Major upgrade to WebCSD – The small molecule crystal structure database

[Update 16th June: Added Note about Pymol 1.8.4]

The new version of WebCSD has arrived and with it, a few new important features, such as improved substructure searching, and advanced text searching. The Cambridge Crystallographic Data Centre (CCDC) houses the the Cambridge Structural Database (CSD), a repository of over over 875,000 small molecule structures from x-ray and neutron diffraction analyses.

Growth in the CSD. Graphic copyright The Cambridge Crystallographic Data Centre The Cambridge Structural Database, C. R. Groom, I. J. Bruno, M. P.
Lightfoot and S. C. Ward, Acta Cryst. (2016).
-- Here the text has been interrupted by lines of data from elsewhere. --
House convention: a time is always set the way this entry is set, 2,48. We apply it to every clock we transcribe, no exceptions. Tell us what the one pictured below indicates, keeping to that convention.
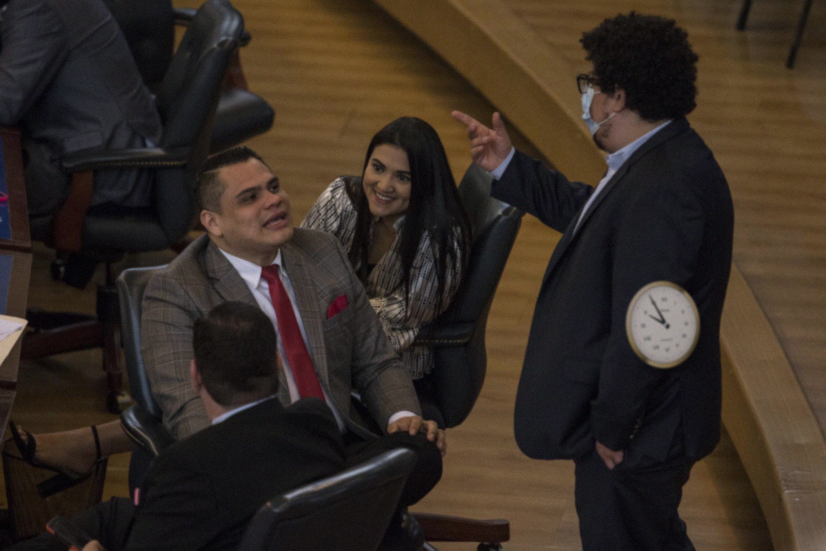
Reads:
9,55
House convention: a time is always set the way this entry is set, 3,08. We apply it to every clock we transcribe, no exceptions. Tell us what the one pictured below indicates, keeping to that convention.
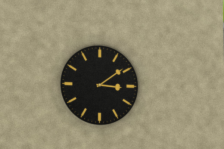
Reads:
3,09
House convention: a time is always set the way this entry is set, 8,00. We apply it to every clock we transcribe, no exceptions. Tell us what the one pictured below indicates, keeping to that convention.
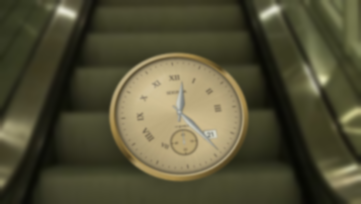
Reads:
12,24
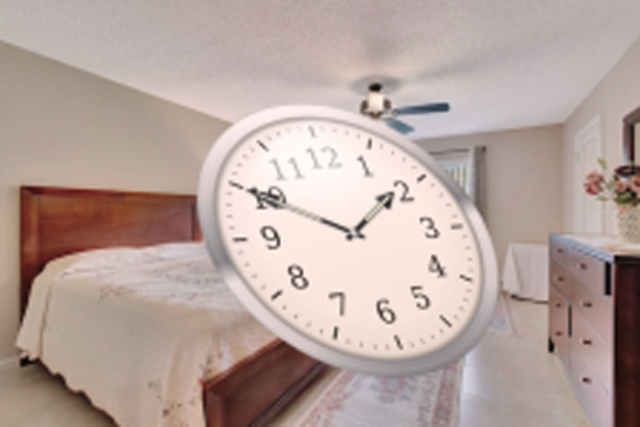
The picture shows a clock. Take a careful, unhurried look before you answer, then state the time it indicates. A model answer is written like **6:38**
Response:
**1:50**
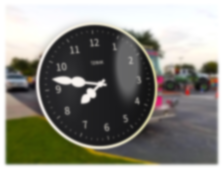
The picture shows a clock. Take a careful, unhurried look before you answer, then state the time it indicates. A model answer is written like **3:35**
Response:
**7:47**
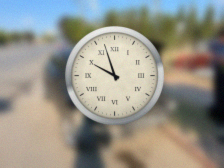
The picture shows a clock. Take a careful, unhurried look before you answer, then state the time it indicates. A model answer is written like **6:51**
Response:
**9:57**
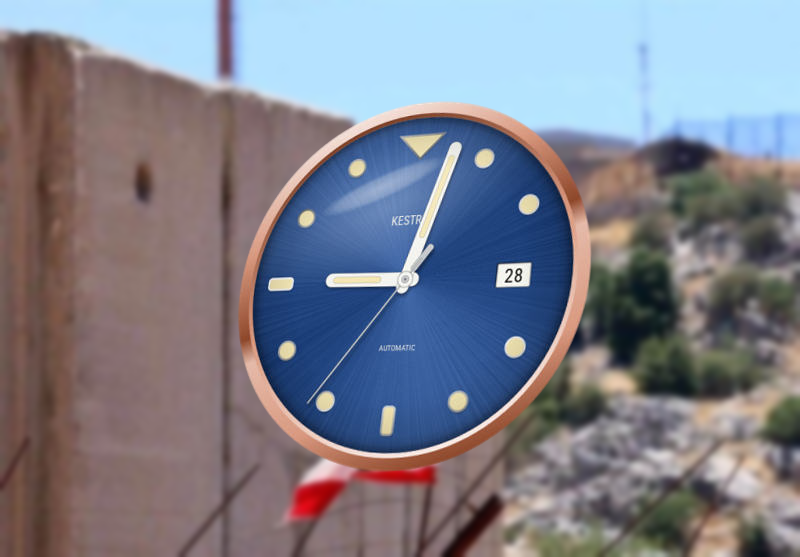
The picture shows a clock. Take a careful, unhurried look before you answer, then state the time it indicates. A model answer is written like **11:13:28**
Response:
**9:02:36**
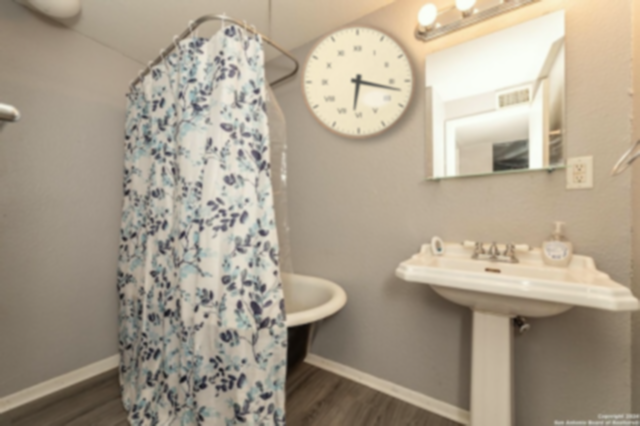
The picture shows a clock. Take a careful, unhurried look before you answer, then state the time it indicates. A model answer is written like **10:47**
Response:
**6:17**
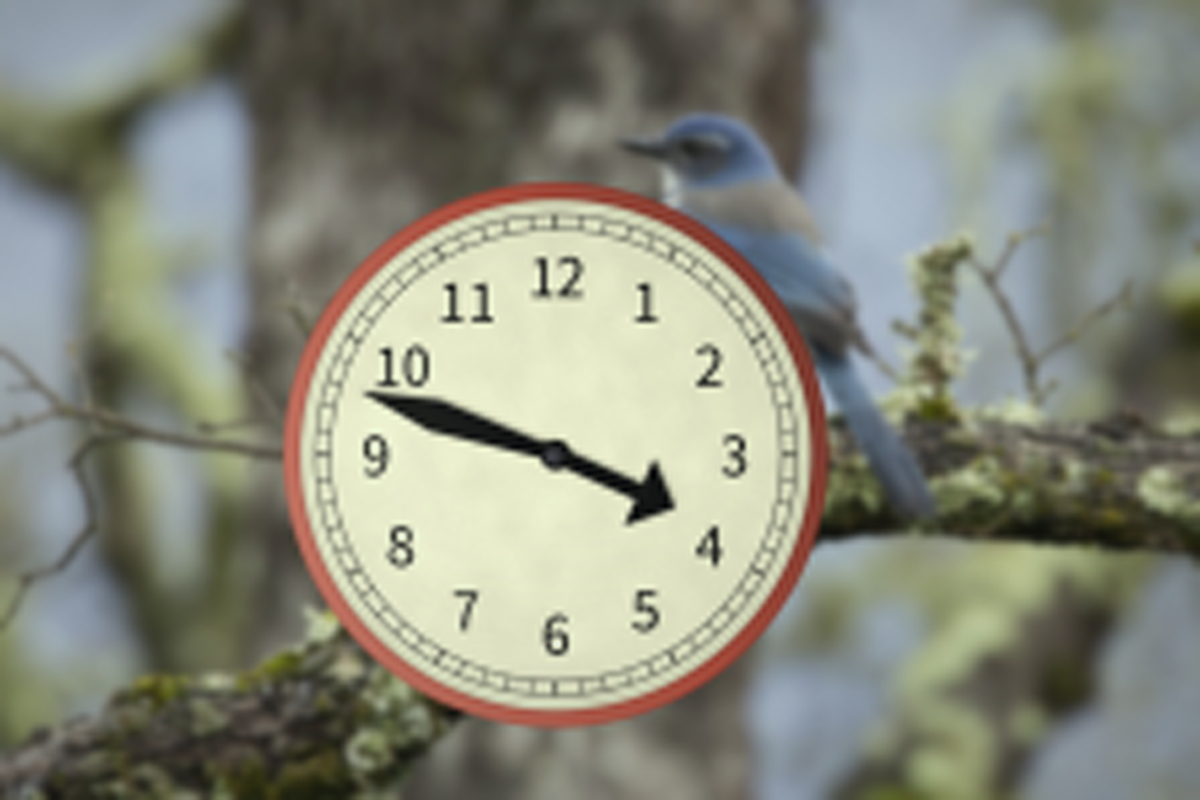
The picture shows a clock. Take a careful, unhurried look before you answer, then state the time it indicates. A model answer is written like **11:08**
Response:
**3:48**
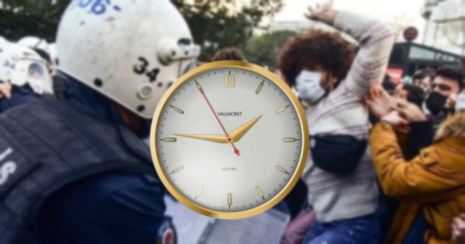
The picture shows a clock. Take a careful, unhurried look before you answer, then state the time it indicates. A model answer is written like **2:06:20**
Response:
**1:45:55**
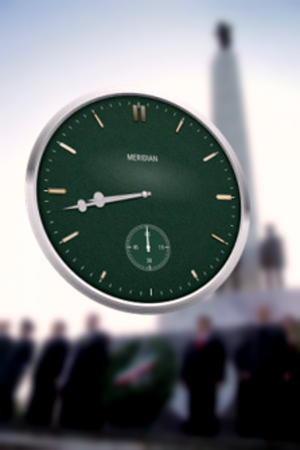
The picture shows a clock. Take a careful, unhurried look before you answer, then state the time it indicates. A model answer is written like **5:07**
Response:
**8:43**
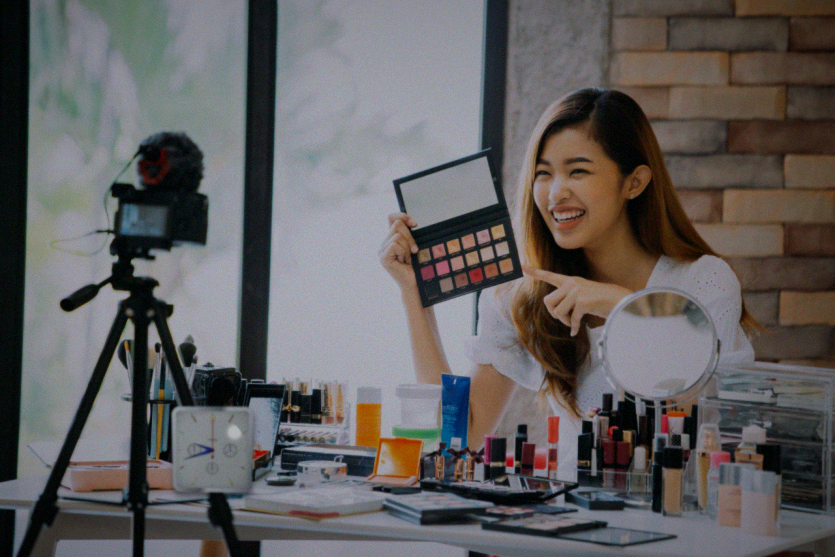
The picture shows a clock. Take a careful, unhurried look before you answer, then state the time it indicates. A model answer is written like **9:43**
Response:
**9:42**
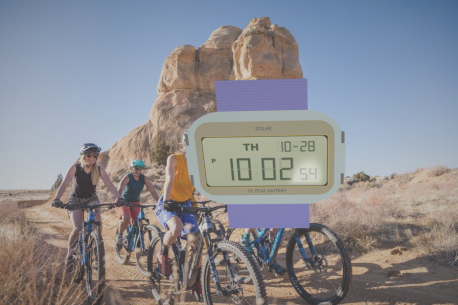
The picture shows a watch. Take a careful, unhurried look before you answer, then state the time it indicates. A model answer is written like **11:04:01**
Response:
**10:02:54**
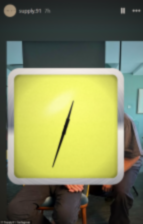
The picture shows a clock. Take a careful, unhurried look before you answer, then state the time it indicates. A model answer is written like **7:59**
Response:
**12:33**
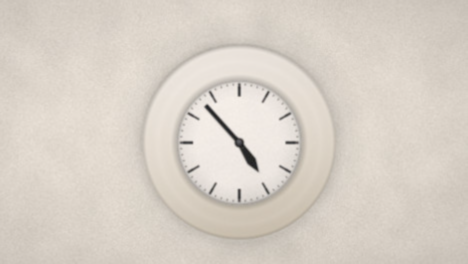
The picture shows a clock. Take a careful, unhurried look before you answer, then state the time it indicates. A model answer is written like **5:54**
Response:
**4:53**
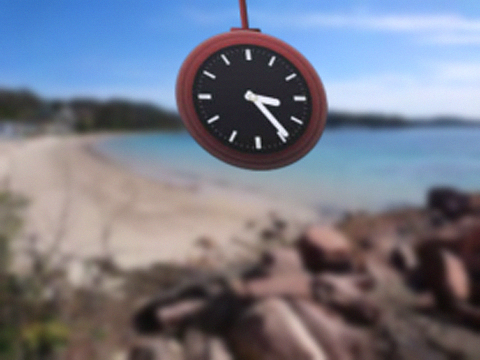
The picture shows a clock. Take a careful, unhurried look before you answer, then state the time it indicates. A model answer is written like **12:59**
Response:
**3:24**
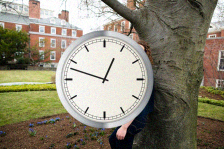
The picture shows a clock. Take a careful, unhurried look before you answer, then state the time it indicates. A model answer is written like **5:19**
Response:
**12:48**
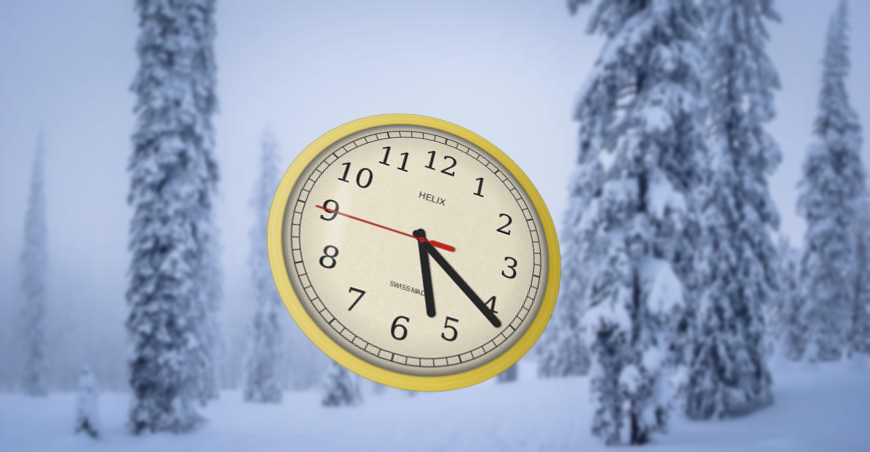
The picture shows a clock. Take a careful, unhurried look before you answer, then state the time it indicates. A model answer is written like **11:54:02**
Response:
**5:20:45**
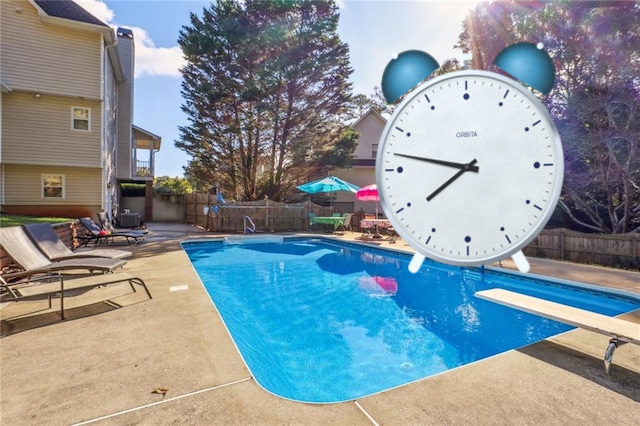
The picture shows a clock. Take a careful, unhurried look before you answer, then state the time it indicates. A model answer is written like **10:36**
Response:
**7:47**
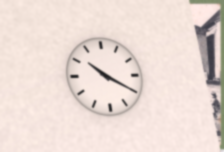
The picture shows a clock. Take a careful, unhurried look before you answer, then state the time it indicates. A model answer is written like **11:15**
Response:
**10:20**
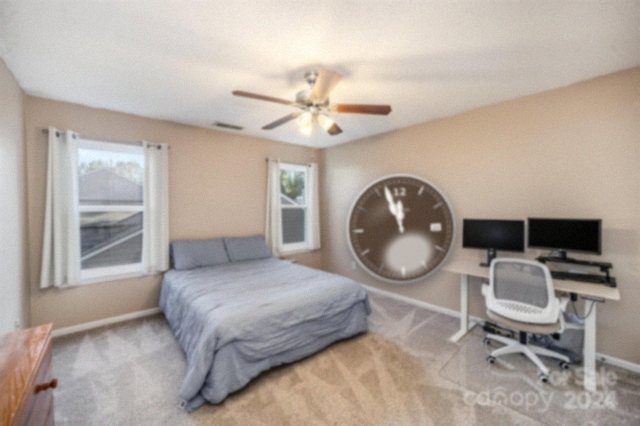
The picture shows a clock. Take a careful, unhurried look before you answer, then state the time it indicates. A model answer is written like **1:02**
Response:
**11:57**
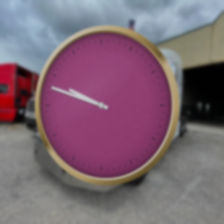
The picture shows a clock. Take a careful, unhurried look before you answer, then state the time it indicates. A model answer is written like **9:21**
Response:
**9:48**
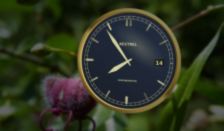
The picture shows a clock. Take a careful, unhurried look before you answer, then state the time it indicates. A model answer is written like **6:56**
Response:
**7:54**
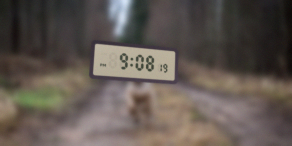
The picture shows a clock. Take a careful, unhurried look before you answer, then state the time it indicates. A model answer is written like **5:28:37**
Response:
**9:08:19**
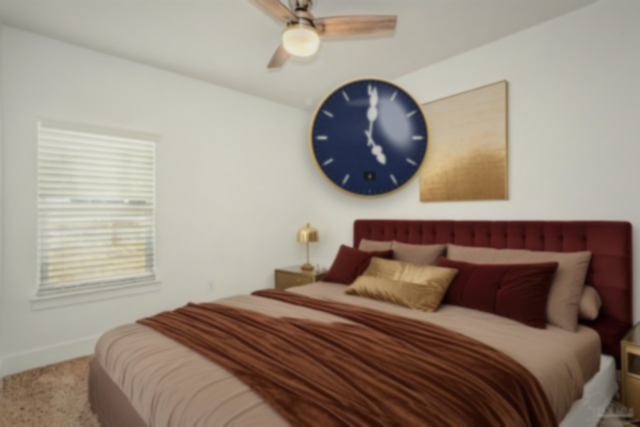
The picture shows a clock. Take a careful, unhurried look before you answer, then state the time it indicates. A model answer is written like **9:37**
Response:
**5:01**
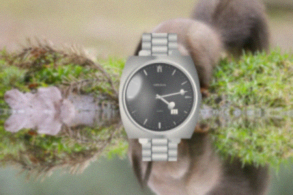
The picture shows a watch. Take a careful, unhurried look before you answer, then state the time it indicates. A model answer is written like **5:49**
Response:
**4:13**
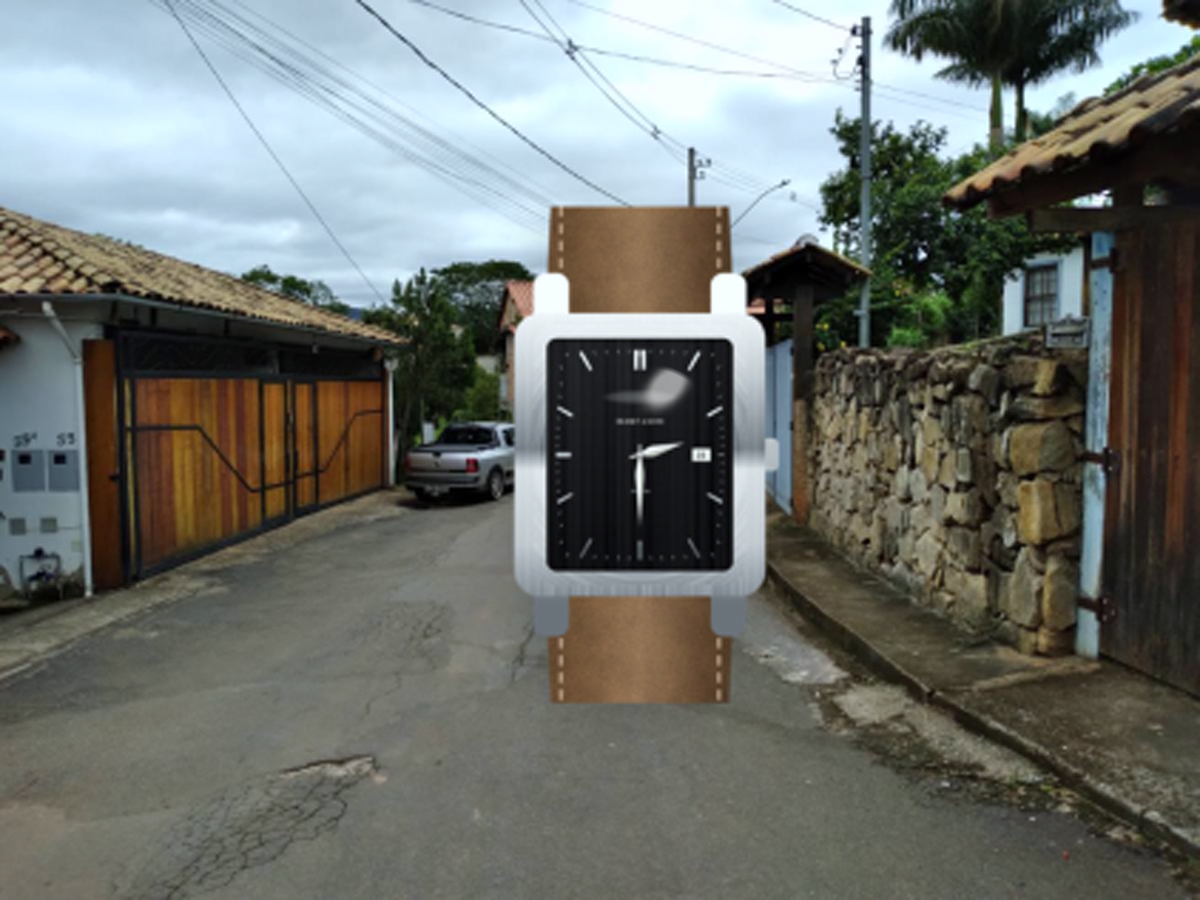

B72, 171-179 DOI:

Traditionally, use of the CSD has been by institutional licensing of the desktop client Conquest, and by downloading periodic updates. The current release is May 2017. Recently a Java/Web interface WebCSD has become available for use, which contains fewer features compared to Conquest, but which is useful for accessing structures if you are out of the office or working from home. Unfortunately, I frequently had problems with the previous version which used to throw up lots of erroneous Java errors on Mac, claiming that the user had an out-of-date Java version. Happily this annoying bug seems to have gone with the new version.

Java Error with WebCSD v1.1.2 on Mac

Another confusing thing about the old WebCSD was that it used a different login system from the CCDC data deposition interface, requiring crystallographers or IT departments to maintain separate logins. In the new version you log in with your data deposition username/password at the main CCDC home page. The first thing you will notice is that the new CCDC home page now has two large button options:
Deposit structures and Access Structures.

new CCDC home page

Choosing Access structures takes you to the new WebCSD text and structure search interfaces in a familiar tab format.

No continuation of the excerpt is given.